Print the data below exactly, but only the lines from the one containing "M707 960 722 1003 672 1021 657 978Z" down to the one containing "<!-- street -->", inclusive.
━━━━━ Data records
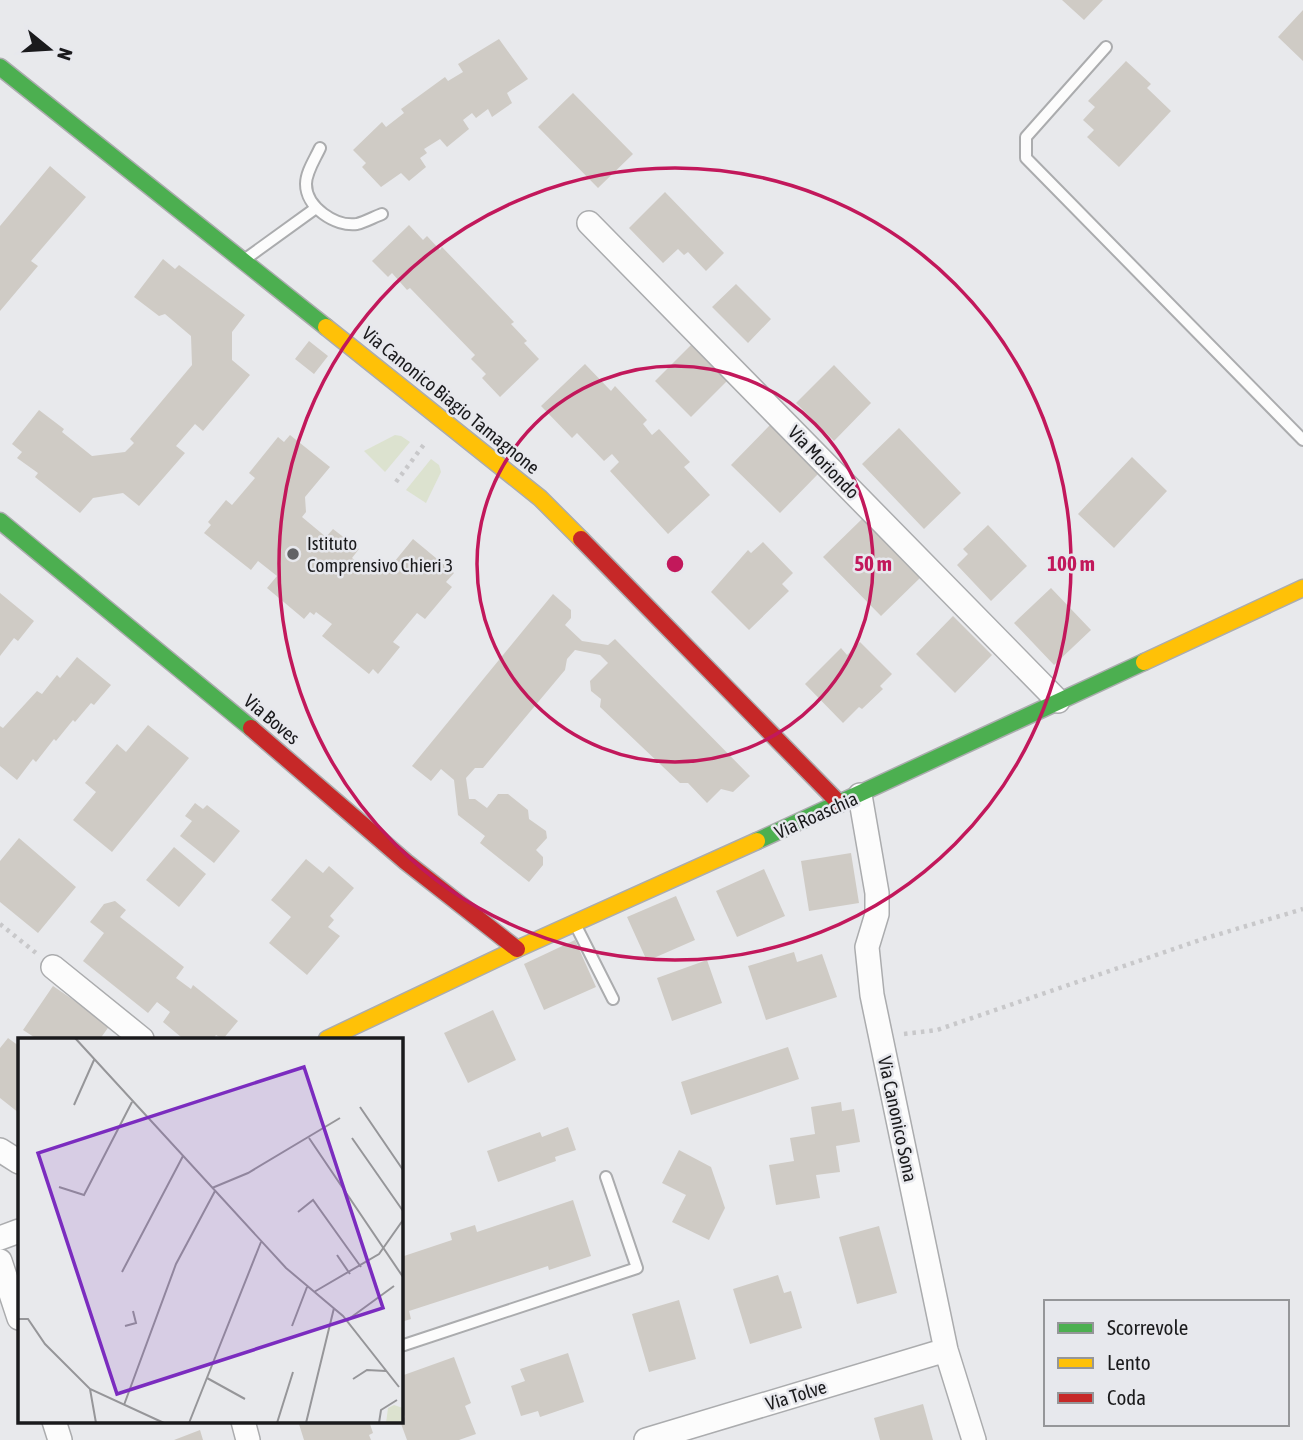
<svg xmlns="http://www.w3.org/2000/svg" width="1303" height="1440" font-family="'Asap Condensed',sans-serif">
<rect width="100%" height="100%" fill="#e8e9ec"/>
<!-- green -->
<path fill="#dce2cf" d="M395 435 401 436 410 442 385 472 364 451Z
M431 459 439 465 441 472 426 503 406 490Z"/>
<!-- building -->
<path fill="#cfcbc5" d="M1062 0H1103L1084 20Z
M1303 10V61L1278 37Z
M499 39 528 79 507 93 512 103 492 117 488 109 476 118 472 113 463 120 469 129 447 147 440 139 424 149 427 153 420 158 426 167 409 181 401 173 381 187 362 167 366 163 353 150 382 122 386 127 404 113 401 109 445 77 448 81 463 72 458 64Z
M1126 61 1151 84 1147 88 1171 111 1119 167 1087 137 1094 130 1083 120 1095 107 1088 101Z
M573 93 633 154 598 188 538 127Z
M50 166 86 197 31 261 38 266 0 311V226Z
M665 192 724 253 706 271 688 252 684 255 678 249 663 263 629 228Z
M409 225 423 240 427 236 440 250 442 247 514 322 511 324 527 341 524 343 539 359 500 397 482 378 486 374 471 359 475 355 410 288 407 290 392 273 388 277 372 261Z
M163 259 175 269 179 265 245 315 232 332V360L250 375 203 431 195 424 176 446 185 453 139 506 123 493 93 498 80 513 35 477 38 473 17 458 22 452 12 444 39 410 64 429 62 432 92 456 125 452 134 443 130 439 192 365 191 336 165 314 159 316 134 297Z
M736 284 771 319 748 343 712 307Z
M309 341 328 356 314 374 295 359Z
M693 343 728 380 691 417 655 381Z
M585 364 611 391 615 386 647 420 643 424 652 435 659 429 690 462 684 467 710 495 668 534 610 471 619 462 612 454 604 461 577 433 572 438 541 406Z
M834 365 871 403 834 441 796 403Z
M770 425 818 474 780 513 731 465Z
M899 428 961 493 924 529 862 464Z
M290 435 330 467 305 497 306 512 302 517 326 537 333 529 359 549 352 558 372 574 376 568 390 567 413 539 454 573 446 582 452 587 425 619 417 613 393 642 400 647 378 674 373 669 369 674 322 636 332 624 316 612 314 615 310 612 304 619 267 588 277 576 258 561 251 570 204 533 211 525 208 522 226 500 232 505 255 478 249 473 278 437 284 442Z
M1132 457 1167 491 1114 548 1078 514Z
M863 518 921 577 881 616 823 557Z
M988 525 1027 566 991 601 957 565 968 554 963 549Z
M763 542 793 573 782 584 789 591 749 630 711 592 748 550 751 553Z
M1051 588 1091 630 1054 665 1014 623Z
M0 593 34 621 18 641 14 638 0 656Z
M553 594 571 610V618L565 625 582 641 608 645 615 639 750 776 733 792 721 789 707 803 688 783H680L600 707 601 699 591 691 590 681 608 663 600 655 575 650 567 659 565 670 483 768H475L466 778 469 799H475L487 808 498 794H508L528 810 529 819 546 831 547 838 536 850 543 857V865L529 882 480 843 485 836 458 815 454 780 441 769 431 781 412 766Z
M953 616 992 655 955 693 916 654Z
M860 642 892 674 880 686 883 689 862 709 859 707 843 723 805 684 841 648 847 655Z
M77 657 111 685 94 705 91 703 75 722 73 720 56 741 54 739 36 762 33 759 17 780 0 766V726L3 728 37 691 42 694 57 675 60 678Z
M148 725 189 758 112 852 73 820 96 792 85 783 117 744 126 752Z
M195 803 203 809 207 805 240 831 214 863 180 836 192 821 185 816Z
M19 838 76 887 38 933 0 902V861Z
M174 847 206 874 179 907 146 880Z
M851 853 859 903 809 911 801 861Z
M306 859 323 873 329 866 354 888 330 916 334 920 328 927 340 936 307 975 269 943 291 917 271 900Z
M764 869 785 916 737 937 716 891Z
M676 896 695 940 647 961 627 917Z
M115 901 126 910 120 917 184 967 176 978 191 989 193 985 238 1021 223 1039 216 1035 213 1039H179L181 1037 163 1022 170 1012 157 1002 148 1013 83 961 104 933 90 922 104 904Z
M575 940 596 987 544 1010 524 964Z
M794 952 797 962 822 954 837 997 766 1020 748 966Z
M707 960 722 1003 672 1021 657 978Z
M53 986 110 1025 100 1039H37L23 1030Z
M493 1010 516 1060 468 1083 444 1033Z
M8 1038 19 1046V1113L0 1098V1048Z
M788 1047 799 1079 691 1115 681 1082Z
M841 1102 842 1111 854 1109 860 1142 836 1146 840 1172 816 1175 820 1198 776 1205 769 1165 794 1161 790 1138 815 1134 811 1107Z
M568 1127 576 1150 555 1157 556 1161 498 1182 487 1151 540 1132 542 1137Z
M679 1150 711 1167 725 1208 709 1240 672 1222 686 1195 662 1183Z
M573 1200 591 1256 549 1270 548 1266 409 1311 411 1319 401 1322V1257L452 1240 450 1233 475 1225 477 1232Z
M879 1226 897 1293 857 1304 839 1237Z
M778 1275 784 1293 791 1291 802 1328 750 1344 733 1289Z
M679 1300 696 1359 649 1372 632 1314Z
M568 1353 584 1402 540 1417 538 1411 521 1416 511 1386 525 1381 520 1369Z
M454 1357 471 1403 465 1406 476 1434 459 1440H407L400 1421 405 1417 401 1407V1376Z
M923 1404 933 1440H880L874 1418Z
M298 1421H369L373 1433 369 1435 371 1440H304Z
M200 1430 203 1440H174Z"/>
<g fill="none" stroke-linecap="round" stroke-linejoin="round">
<defs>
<path id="lane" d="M1106 47 1026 137V158L1303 440
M320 148C315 159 306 172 306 184 306 207 335 227 357 224 365 222 374 217 382 214
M244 260 316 208
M576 926 613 999
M401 1346 637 1268 606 1177"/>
<path id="street" d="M589 223 1058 701
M860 795 877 893V914L867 947 872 995 946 1350 974 1440
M53 967 142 1039
M0 1150 19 1162
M0 1238 19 1231
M0 1261 19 1318
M54 1421 60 1440
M243 1421 248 1440
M646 1440 946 1350"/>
<path id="fast" d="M0 67 326 327
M0 521 251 728
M757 841 1144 662"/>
<path id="slow" d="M326 327 540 498 581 539
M1144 662 1303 588
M327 1039 517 949 757 841"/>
<path id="jam" d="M581 539 840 804
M251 728 406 862 517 949"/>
</defs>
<!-- lane casing -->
<use href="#lane" stroke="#abacae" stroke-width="14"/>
<!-- street casing -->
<use href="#street" stroke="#abacae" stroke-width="26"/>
<!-- fast casing -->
<use href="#fast" stroke="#abacae" stroke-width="19"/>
<!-- slow casing -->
<use href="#slow" stroke="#abacae" stroke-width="19"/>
<!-- jam casing -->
<use href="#jam" stroke="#abacae" stroke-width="19"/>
<!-- path -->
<path stroke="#c8c8ca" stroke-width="4.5" stroke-dasharray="3.5 5" stroke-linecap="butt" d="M396 482 425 443
M0 924 36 953
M904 1034 937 1030 1203 939 1303 909"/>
<!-- lane -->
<use href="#lane" stroke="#fcfcfc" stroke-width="10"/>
<!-- street -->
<use href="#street" stroke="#fcfcfc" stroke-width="23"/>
<!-- fast -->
<use href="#fast" stroke="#4caf50" stroke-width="16"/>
<!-- slow -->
<use href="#slow" stroke="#ffc107" stroke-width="16"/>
<!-- jam -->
<use href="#jam" stroke="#c62828" stroke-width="16"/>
</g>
<!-- distance rings -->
<g fill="none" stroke="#c2185b" stroke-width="3.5">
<circle cx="675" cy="564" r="198"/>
<circle cx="675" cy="564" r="396"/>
</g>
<!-- markers -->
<circle fill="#626265" stroke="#e7e8ed" stroke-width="2.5" cx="293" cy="554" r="7"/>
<g text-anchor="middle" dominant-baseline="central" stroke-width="5" stroke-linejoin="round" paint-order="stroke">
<!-- street labels -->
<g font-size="19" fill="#1a1a1c" stroke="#e7e8ed">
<text transform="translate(451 400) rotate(39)">Via Canonico Biagio Tamagnone</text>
<text transform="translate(824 462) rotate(46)">Via Moriondo</text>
<text transform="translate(272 719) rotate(40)">Via Boves</text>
<text transform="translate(816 815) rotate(-24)">Via Roaschia</text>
<text transform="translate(898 1119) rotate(78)">Via Canonico Sona</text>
<text transform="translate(796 1395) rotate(-17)">Via Tolve</text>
</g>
<!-- poi labels -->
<g font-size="19" fill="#1a1a1c" stroke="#e7e8ed" text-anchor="start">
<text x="307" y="543">Istituto<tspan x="307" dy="22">Comprensivo Chieri 3</tspan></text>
</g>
</g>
<!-- overview -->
<g transform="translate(18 1038)">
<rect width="385" height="385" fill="#e8e9ec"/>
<path d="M376 367 385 370V385H368L370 370Z" fill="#dce2cf"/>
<path fill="none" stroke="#969699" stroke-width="2" d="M57 0 268 230 325 278 381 349M56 67 76 22M342 69 385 132M291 100 385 239M334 100 385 173M41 149 66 157 114 64M194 150 230 135 322 80M280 174 295 162 343 229M319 217 332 236M104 234 165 118M296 254 361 216 385 182M0 281H10L27 306 72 351 146 385M328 283 376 248M107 288 118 285 115 273M274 288 289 249M189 340 227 361M335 341 349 332 368 333M72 351 78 385M106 367 158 226 197 153M171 385 243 204M259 385 275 334M288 385 316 270M361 385 363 372 379 362"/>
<path fill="#7b2cbf" fill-opacity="0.15" stroke="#7b2cbf" stroke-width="3.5" d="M286 29 365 270 99 356 20 115Z"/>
<rect width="385" height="385" fill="none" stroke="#1a1a1c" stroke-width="3.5"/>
</g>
<circle cx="675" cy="564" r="10" fill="#c2185b" stroke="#e7e8ed" stroke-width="3.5"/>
<g font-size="21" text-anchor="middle" font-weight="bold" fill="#c2185b" stroke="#e7e8ed" stroke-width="5" stroke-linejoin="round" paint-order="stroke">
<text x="873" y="571">50 m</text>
<text x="1071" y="571">100 m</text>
</g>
<!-- legend -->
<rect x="1044" y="1300" width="245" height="126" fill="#e7e8ed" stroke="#959699" stroke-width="2"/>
<rect x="1058" y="1323" width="35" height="10" fill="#4caf50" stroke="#959699" stroke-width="2"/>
<text x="1107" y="1335" font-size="21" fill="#1a1a1c">Scorrevole</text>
<rect x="1058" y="1358" width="35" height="10" fill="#ffc107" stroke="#959699" stroke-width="2"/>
<text x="1107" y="1370" font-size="21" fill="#1a1a1c">Lento</text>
<rect x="1058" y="1393" width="35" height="10" fill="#c62828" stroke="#959699" stroke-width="2"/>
<text x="1107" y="1405" font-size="21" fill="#1a1a1c">Coda</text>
<!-- north arrow -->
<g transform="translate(49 49) rotate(108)" stroke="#e7e8ed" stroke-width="5" paint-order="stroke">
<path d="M0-5L12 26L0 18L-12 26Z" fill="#1a1a1c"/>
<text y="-10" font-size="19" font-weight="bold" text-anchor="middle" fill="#1a1a1c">N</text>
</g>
</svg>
━━━━━━━━━━
◆ Response to this task:
M707 960 722 1003 672 1021 657 978Z
M53 986 110 1025 100 1039H37L23 1030Z
M493 1010 516 1060 468 1083 444 1033Z
M8 1038 19 1046V1113L0 1098V1048Z
M788 1047 799 1079 691 1115 681 1082Z
M841 1102 842 1111 854 1109 860 1142 836 1146 840 1172 816 1175 820 1198 776 1205 769 1165 794 1161 790 1138 815 1134 811 1107Z
M568 1127 576 1150 555 1157 556 1161 498 1182 487 1151 540 1132 542 1137Z
M679 1150 711 1167 725 1208 709 1240 672 1222 686 1195 662 1183Z
M573 1200 591 1256 549 1270 548 1266 409 1311 411 1319 401 1322V1257L452 1240 450 1233 475 1225 477 1232Z
M879 1226 897 1293 857 1304 839 1237Z
M778 1275 784 1293 791 1291 802 1328 750 1344 733 1289Z
M679 1300 696 1359 649 1372 632 1314Z
M568 1353 584 1402 540 1417 538 1411 521 1416 511 1386 525 1381 520 1369Z
M454 1357 471 1403 465 1406 476 1434 459 1440H407L400 1421 405 1417 401 1407V1376Z
M923 1404 933 1440H880L874 1418Z
M298 1421H369L373 1433 369 1435 371 1440H304Z
M200 1430 203 1440H174Z"/>
<g fill="none" stroke-linecap="round" stroke-linejoin="round">
<defs>
<path id="lane" d="M1106 47 1026 137V158L1303 440
M320 148C315 159 306 172 306 184 306 207 335 227 357 224 365 222 374 217 382 214
M244 260 316 208
M576 926 613 999
M401 1346 637 1268 606 1177"/>
<path id="street" d="M589 223 1058 701
M860 795 877 893V914L867 947 872 995 946 1350 974 1440
M53 967 142 1039
M0 1150 19 1162
M0 1238 19 1231
M0 1261 19 1318
M54 1421 60 1440
M243 1421 248 1440
M646 1440 946 1350"/>
<path id="fast" d="M0 67 326 327
M0 521 251 728
M757 841 1144 662"/>
<path id="slow" d="M326 327 540 498 581 539
M1144 662 1303 588
M327 1039 517 949 757 841"/>
<path id="jam" d="M581 539 840 804
M251 728 406 862 517 949"/>
</defs>
<!-- lane casing -->
<use href="#lane" stroke="#abacae" stroke-width="14"/>
<!-- street casing -->
<use href="#street" stroke="#abacae" stroke-width="26"/>
<!-- fast casing -->
<use href="#fast" stroke="#abacae" stroke-width="19"/>
<!-- slow casing -->
<use href="#slow" stroke="#abacae" stroke-width="19"/>
<!-- jam casing -->
<use href="#jam" stroke="#abacae" stroke-width="19"/>
<!-- path -->
<path stroke="#c8c8ca" stroke-width="4.5" stroke-dasharray="3.5 5" stroke-linecap="butt" d="M396 482 425 443
M0 924 36 953
M904 1034 937 1030 1203 939 1303 909"/>
<!-- lane -->
<use href="#lane" stroke="#fcfcfc" stroke-width="10"/>
<!-- street -->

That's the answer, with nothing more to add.